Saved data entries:
★ ★ ★
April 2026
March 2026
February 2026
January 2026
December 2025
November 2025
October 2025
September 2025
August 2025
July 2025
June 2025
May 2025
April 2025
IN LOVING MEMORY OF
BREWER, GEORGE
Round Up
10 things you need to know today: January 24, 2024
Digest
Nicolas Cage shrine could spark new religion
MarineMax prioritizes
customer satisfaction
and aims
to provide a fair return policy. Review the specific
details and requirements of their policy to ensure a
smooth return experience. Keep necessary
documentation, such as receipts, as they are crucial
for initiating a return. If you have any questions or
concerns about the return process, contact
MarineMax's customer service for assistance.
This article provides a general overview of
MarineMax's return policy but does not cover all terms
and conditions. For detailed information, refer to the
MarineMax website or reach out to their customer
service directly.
★ ★ ★
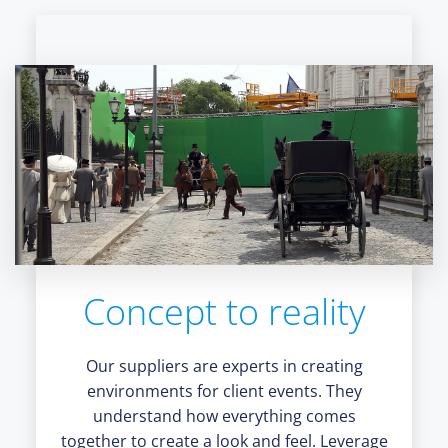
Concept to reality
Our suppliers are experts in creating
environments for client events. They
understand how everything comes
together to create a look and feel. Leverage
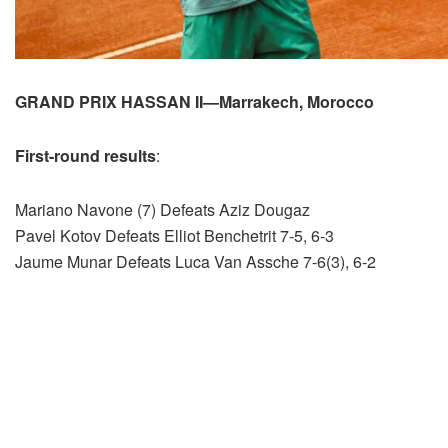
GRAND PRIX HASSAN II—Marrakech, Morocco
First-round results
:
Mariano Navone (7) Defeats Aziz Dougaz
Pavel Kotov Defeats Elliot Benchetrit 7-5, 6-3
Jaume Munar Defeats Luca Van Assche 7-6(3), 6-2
★ ★ ★
§ WORK TO COMPLETE
Taking the records above, retype every line from the one with "customer satisfaction" down to the one with "This article provides a general overview of", exactly and with nothing else.

§ SOLUTION TO THIS PROBLEM
customer satisfaction
and aims
to provide a fair return policy. Review the specific
details and requirements of their policy to ensure a
smooth return experience. Keep necessary
documentation, such as receipts, as they are crucial
for initiating a return. If you have any questions or
concerns about the return process, contact
MarineMax's customer service for assistance.
This article provides a general overview of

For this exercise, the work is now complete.